• [Objective]
Please swap "bounding box" for "box coordinates" in the items below, beginning at the first line and stopping after the line that has "list Wait about", and leave everything else as it is.

• [Information given]
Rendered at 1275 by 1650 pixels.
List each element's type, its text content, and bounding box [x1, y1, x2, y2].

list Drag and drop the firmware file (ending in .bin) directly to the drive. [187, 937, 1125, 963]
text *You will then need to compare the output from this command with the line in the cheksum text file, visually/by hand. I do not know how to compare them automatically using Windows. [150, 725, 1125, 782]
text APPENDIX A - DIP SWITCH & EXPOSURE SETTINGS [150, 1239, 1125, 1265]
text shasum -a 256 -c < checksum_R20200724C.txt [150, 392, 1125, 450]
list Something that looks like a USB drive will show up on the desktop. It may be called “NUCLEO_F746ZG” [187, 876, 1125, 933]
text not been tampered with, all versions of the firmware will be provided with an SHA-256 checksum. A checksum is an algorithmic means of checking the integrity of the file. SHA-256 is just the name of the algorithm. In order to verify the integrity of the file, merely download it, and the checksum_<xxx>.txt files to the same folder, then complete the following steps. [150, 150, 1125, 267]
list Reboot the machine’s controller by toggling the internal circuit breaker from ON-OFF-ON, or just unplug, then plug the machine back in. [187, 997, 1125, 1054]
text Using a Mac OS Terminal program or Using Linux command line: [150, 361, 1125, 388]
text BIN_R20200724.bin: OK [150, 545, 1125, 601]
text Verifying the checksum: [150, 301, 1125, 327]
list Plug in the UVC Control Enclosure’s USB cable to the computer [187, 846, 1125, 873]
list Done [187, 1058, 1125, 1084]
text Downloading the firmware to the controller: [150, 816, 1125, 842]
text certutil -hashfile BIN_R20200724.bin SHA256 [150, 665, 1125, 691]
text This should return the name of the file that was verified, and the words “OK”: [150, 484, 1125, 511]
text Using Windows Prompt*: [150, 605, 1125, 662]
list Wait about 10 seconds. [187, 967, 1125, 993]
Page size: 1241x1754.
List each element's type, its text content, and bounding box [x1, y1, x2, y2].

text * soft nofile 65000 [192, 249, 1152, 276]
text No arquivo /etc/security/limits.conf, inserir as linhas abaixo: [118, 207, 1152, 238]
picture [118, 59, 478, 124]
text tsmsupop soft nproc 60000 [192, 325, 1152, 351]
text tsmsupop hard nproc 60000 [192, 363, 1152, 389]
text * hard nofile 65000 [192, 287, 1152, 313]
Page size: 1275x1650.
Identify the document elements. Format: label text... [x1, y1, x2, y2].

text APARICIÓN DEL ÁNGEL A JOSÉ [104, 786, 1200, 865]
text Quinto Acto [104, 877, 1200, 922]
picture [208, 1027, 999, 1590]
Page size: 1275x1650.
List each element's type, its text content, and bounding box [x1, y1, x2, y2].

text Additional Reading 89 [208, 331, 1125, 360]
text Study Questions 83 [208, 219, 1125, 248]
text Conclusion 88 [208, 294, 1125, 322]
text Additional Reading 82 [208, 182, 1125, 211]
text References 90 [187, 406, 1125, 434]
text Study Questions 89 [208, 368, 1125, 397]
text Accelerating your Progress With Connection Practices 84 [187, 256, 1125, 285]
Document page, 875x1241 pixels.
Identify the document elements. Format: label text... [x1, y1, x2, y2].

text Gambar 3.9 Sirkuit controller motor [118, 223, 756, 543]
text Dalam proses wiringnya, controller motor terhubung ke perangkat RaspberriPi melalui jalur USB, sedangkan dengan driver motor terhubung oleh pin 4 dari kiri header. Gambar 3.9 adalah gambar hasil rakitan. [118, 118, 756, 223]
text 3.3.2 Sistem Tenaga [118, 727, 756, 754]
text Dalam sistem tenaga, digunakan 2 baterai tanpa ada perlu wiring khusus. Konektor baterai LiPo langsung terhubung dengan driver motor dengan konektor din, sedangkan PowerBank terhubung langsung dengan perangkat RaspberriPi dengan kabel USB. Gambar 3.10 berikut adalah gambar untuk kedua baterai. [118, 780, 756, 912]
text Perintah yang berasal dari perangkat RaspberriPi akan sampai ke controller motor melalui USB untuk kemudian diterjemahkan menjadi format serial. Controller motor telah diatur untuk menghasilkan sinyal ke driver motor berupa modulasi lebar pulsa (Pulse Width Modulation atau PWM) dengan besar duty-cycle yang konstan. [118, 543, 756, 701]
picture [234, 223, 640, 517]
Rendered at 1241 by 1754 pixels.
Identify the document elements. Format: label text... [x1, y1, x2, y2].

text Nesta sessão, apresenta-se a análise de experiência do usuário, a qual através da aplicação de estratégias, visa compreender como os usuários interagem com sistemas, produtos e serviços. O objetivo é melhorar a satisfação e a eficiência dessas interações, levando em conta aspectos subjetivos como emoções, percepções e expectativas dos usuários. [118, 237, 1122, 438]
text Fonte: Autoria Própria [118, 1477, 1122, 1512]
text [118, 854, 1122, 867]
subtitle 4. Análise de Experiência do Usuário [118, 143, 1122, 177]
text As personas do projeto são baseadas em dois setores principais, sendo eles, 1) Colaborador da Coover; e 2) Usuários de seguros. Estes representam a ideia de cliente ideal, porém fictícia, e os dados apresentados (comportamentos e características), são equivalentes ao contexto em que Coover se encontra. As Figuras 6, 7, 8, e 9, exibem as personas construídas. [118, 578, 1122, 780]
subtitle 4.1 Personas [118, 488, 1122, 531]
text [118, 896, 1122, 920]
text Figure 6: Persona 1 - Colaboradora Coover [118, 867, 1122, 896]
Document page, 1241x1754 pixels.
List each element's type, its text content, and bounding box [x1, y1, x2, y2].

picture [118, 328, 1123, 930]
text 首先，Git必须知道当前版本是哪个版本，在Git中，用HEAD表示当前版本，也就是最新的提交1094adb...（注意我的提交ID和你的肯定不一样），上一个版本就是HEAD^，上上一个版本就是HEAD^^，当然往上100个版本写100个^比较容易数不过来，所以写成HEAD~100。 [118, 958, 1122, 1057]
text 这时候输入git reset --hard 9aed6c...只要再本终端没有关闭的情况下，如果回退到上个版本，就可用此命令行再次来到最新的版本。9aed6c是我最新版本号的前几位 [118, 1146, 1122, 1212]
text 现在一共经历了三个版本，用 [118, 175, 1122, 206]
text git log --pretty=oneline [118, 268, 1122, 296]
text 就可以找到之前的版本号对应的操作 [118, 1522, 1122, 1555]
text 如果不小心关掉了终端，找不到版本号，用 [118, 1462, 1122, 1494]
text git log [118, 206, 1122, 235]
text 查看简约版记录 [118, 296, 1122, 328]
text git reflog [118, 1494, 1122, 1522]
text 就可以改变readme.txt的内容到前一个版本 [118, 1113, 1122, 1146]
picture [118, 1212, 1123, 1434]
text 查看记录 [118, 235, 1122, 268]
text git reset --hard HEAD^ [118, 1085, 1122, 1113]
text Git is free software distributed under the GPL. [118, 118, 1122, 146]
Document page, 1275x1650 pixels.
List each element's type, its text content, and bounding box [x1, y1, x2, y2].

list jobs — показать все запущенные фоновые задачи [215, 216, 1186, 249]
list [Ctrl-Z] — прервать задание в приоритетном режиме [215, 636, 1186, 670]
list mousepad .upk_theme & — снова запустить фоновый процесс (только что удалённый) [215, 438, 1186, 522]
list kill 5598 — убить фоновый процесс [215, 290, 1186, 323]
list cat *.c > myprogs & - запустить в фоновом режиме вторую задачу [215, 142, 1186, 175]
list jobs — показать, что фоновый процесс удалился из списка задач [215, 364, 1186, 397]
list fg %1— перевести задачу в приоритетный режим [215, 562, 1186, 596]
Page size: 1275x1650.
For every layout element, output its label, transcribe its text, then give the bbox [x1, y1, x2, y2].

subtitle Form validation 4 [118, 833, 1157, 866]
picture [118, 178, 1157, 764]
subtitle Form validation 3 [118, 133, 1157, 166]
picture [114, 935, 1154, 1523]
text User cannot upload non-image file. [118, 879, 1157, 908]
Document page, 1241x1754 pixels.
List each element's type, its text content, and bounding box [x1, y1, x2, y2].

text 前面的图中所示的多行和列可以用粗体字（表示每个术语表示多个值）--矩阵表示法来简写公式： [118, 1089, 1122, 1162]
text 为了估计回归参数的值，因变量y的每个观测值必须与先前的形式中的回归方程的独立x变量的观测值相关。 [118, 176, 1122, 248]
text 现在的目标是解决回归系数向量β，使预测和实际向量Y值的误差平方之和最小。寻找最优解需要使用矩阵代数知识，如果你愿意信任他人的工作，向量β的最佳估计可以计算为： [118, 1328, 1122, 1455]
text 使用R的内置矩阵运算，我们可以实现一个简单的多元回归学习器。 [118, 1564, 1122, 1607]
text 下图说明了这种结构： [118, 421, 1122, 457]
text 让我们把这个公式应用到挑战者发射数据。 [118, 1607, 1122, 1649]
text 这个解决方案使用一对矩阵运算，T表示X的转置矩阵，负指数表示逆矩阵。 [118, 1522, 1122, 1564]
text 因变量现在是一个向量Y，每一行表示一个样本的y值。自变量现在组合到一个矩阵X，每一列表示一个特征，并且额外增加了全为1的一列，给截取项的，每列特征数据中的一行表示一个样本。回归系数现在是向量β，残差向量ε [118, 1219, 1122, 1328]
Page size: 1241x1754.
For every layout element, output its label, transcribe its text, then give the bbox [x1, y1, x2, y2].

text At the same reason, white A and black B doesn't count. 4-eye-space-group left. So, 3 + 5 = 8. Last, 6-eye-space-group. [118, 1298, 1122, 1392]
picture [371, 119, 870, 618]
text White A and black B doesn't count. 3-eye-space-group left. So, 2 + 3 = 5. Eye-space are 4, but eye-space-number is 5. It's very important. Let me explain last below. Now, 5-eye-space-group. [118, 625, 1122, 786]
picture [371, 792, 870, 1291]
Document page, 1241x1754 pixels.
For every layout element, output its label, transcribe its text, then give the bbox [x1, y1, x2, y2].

• [Exercise solution]
Rendered at 1275 by 1650 pixels.
List each element's type, its text content, and box coordinates [x1, y1, x2, y2].

list Drag and drop the firmware file (ending in .bin) directly to the drive. [187, 937, 1125, 963]
text *You will then need to compare the output from this command with the line in the cheksum text file, visually/by hand. I do not know how to compare them automatically using Windows. [150, 725, 1125, 782]
text APPENDIX A - DIP SWITCH & EXPOSURE SETTINGS [150, 1239, 1125, 1265]
text shasum -a 256 -c < checksum_R20200724C.txt [150, 392, 1125, 450]
list Something that looks like a USB drive will show up on the desktop. It may be called “NUCLEO_F746ZG” [187, 876, 1125, 933]
text not been tampered with, all versions of the firmware will be provided with an SHA-256 checksum. A checksum is an algorithmic means of checking the integrity of the file. SHA-256 is just the name of the algorithm. In order to verify the integrity of the file, merely download it, and the checksum_<xxx>.txt files to the same folder, then complete the following steps. [150, 150, 1125, 267]
list Reboot the machine’s controller by toggling the internal circuit breaker from ON-OFF-ON, or just unplug, then plug the machine back in. [187, 997, 1125, 1054]
text Using a Mac OS Terminal program or Using Linux command line: [150, 361, 1125, 388]
text BIN_R20200724.bin: OK [150, 545, 1125, 601]
text Verifying the checksum: [150, 301, 1125, 327]
list Plug in the UVC Control Enclosure’s USB cable to the computer [187, 846, 1125, 873]
list Done [187, 1058, 1125, 1084]
text Downloading the firmware to the controller: [150, 816, 1125, 842]
text certutil -hashfile BIN_R20200724.bin SHA256 [150, 665, 1125, 691]
text This should return the name of the file that was verified, and the words “OK”: [150, 484, 1125, 511]
text Using Windows Prompt*: [150, 605, 1125, 662]
list Wait about 10 seconds. [187, 967, 1125, 993]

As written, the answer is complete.